Start of Block

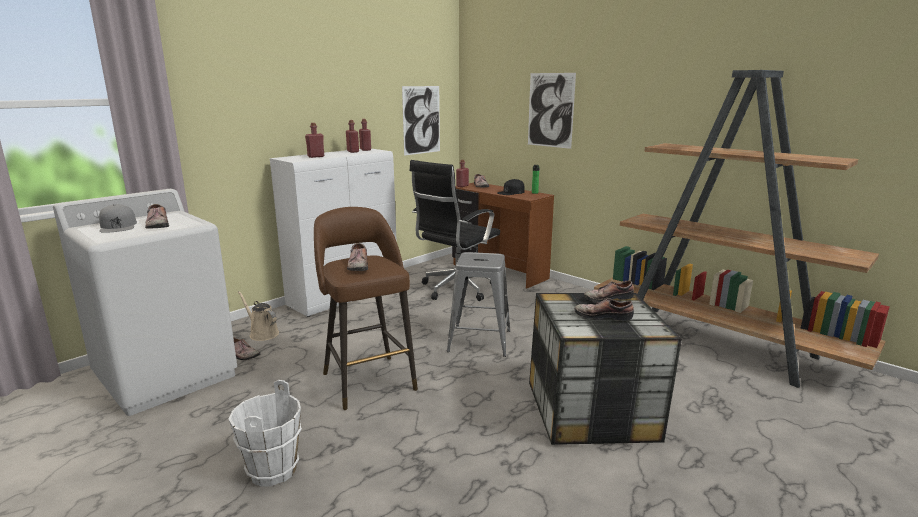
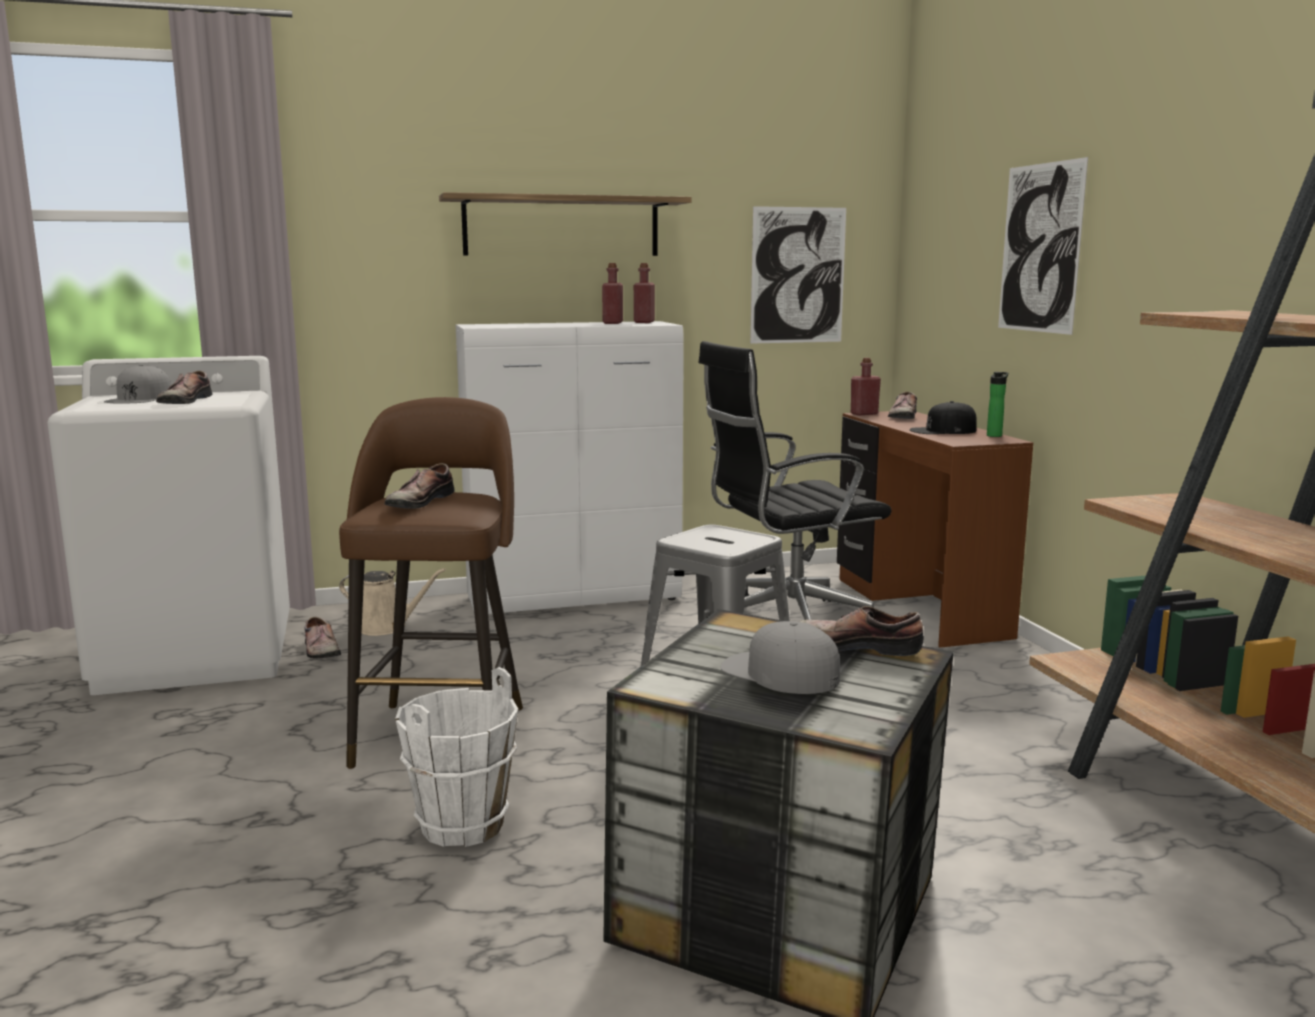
camera: 30 degrees right, 5 degrees down
white bucket [229,380,302,487] -> white bucket moved to [395,667,518,847]
beige watering can [238,291,279,341] -> beige watering can turned 120 degrees clockwise [339,568,446,636]
red bottle [305,123,324,158] -> none
shoe [574,298,634,321] -> grey cap [720,621,840,694]
none -> shelf [439,192,692,256]

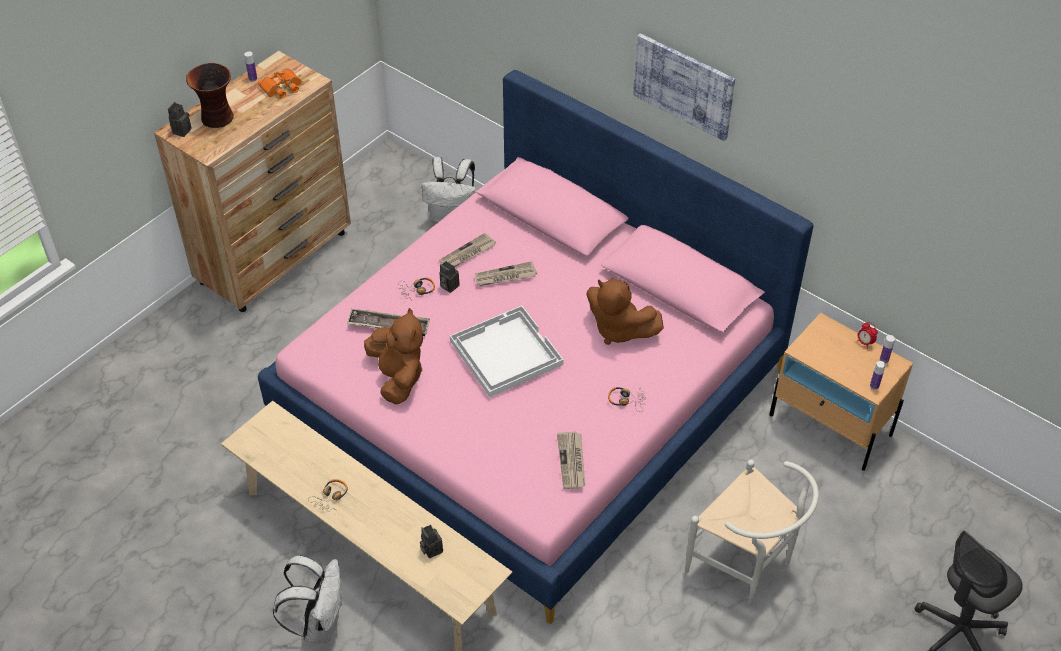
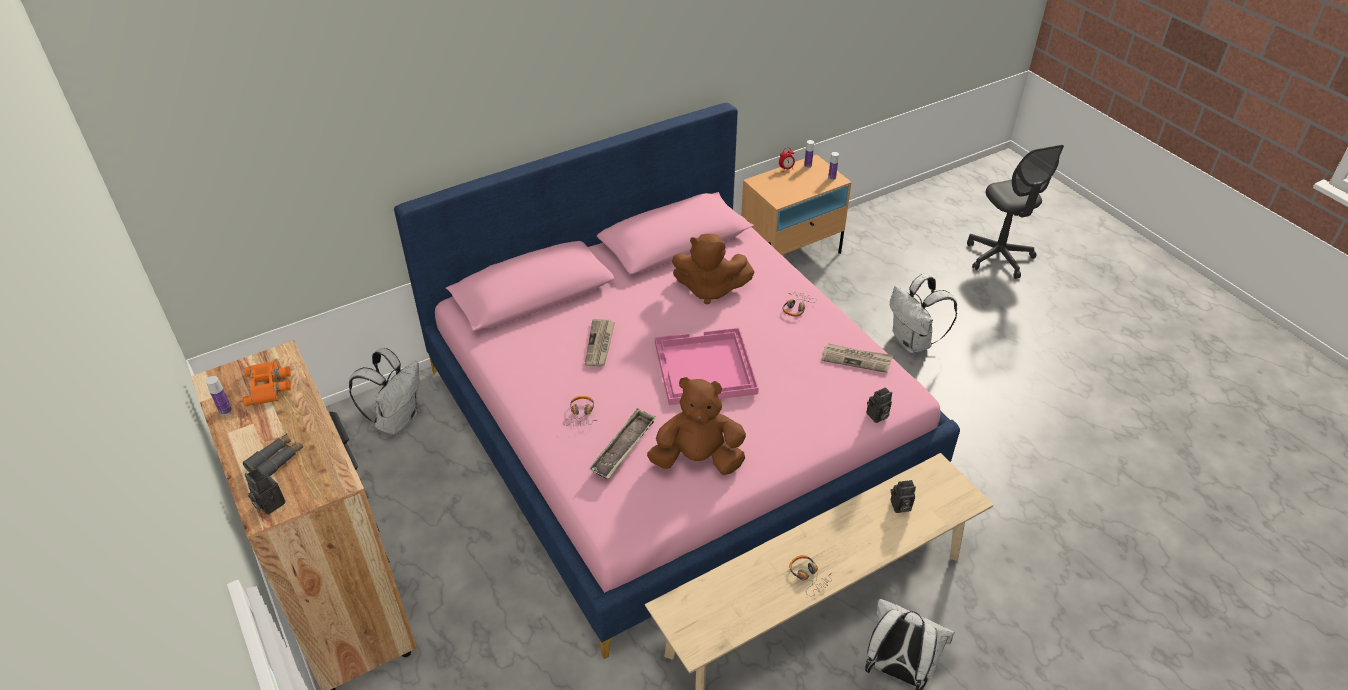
camera: 70 degrees left, 5 degrees down
vase [186,63,234,128] -> grey binoculars [243,434,303,476]
newspaper [439,233,496,267] -> none
camera [439,261,460,293] -> camera moved to [866,387,892,423]
white tray [450,306,564,397] -> pink tray [655,328,759,405]
brown plush toy [587,279,664,345] -> brown plush toy turned 45 degrees clockwise [672,234,755,305]
picture [633,33,735,141] -> none
white chair [685,459,819,605] -> white backpack [890,274,957,353]

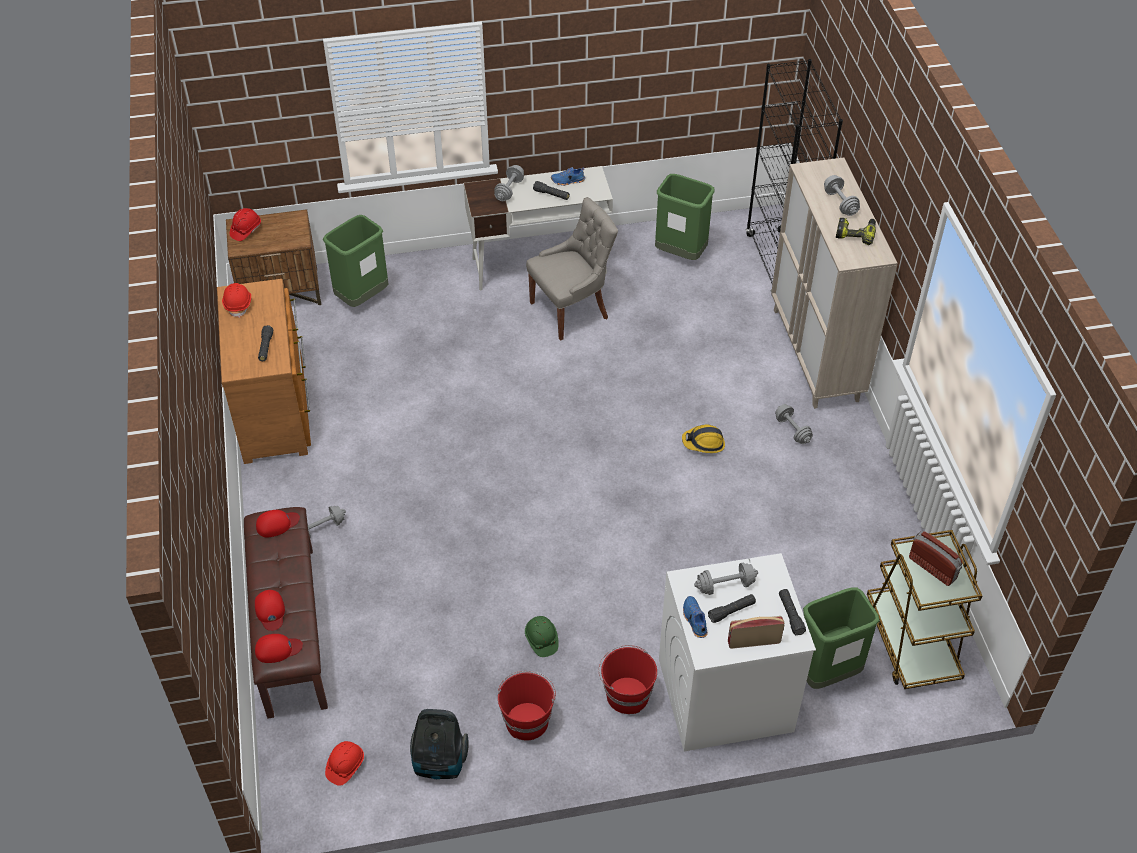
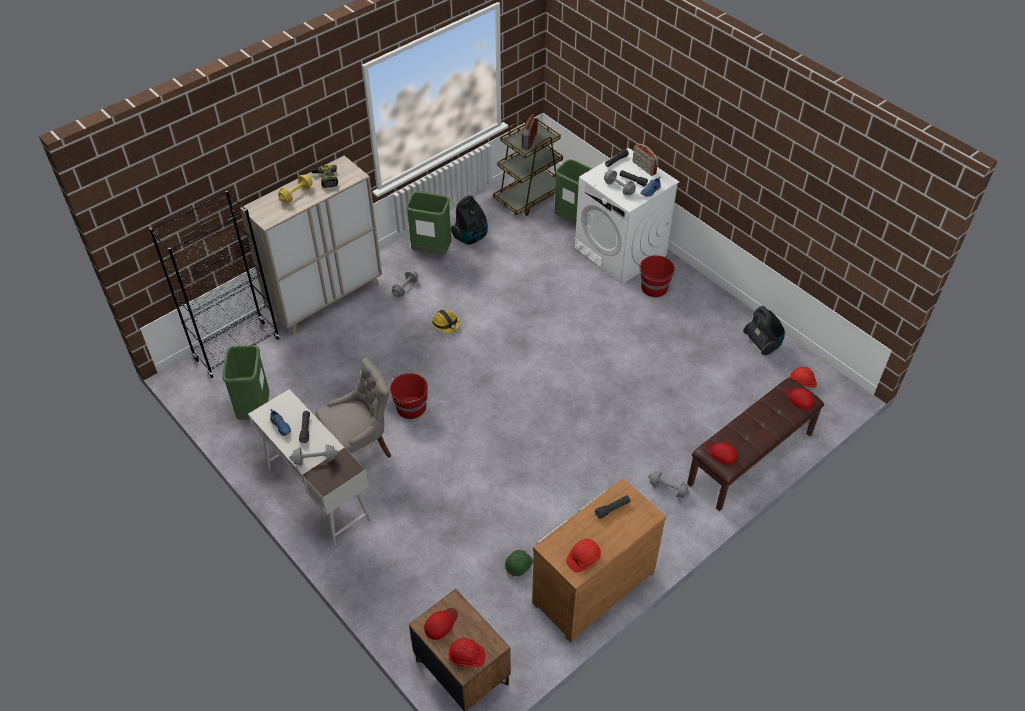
camera: 120 degrees left, 0 degrees up
red cap [255,590,285,631] -> red cap moved to [424,608,458,640]
green trash can [323,215,388,307] -> green trash can moved to [406,192,451,255]
red bucket [498,671,556,741] -> red bucket moved to [388,373,428,419]
green hard hat [525,616,559,657] -> green hard hat moved to [505,550,533,579]
grey chair [526,197,618,340] -> grey chair turned 120 degrees clockwise [316,357,392,458]
grey dumbbell [824,175,860,216] -> yellow dumbbell [278,174,313,203]
none -> vacuum cleaner [451,195,488,245]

End of Block

About this exercise:
Copy out each line of the listing where the string "turned" appears.

Your solution:
beige watering can [238,291,279,341] -> beige watering can turned 120 degrees clockwise [339,568,446,636]
brown plush toy [587,279,664,345] -> brown plush toy turned 45 degrees clockwise [672,234,755,305]
grey chair [526,197,618,340] -> grey chair turned 120 degrees clockwise [316,357,392,458]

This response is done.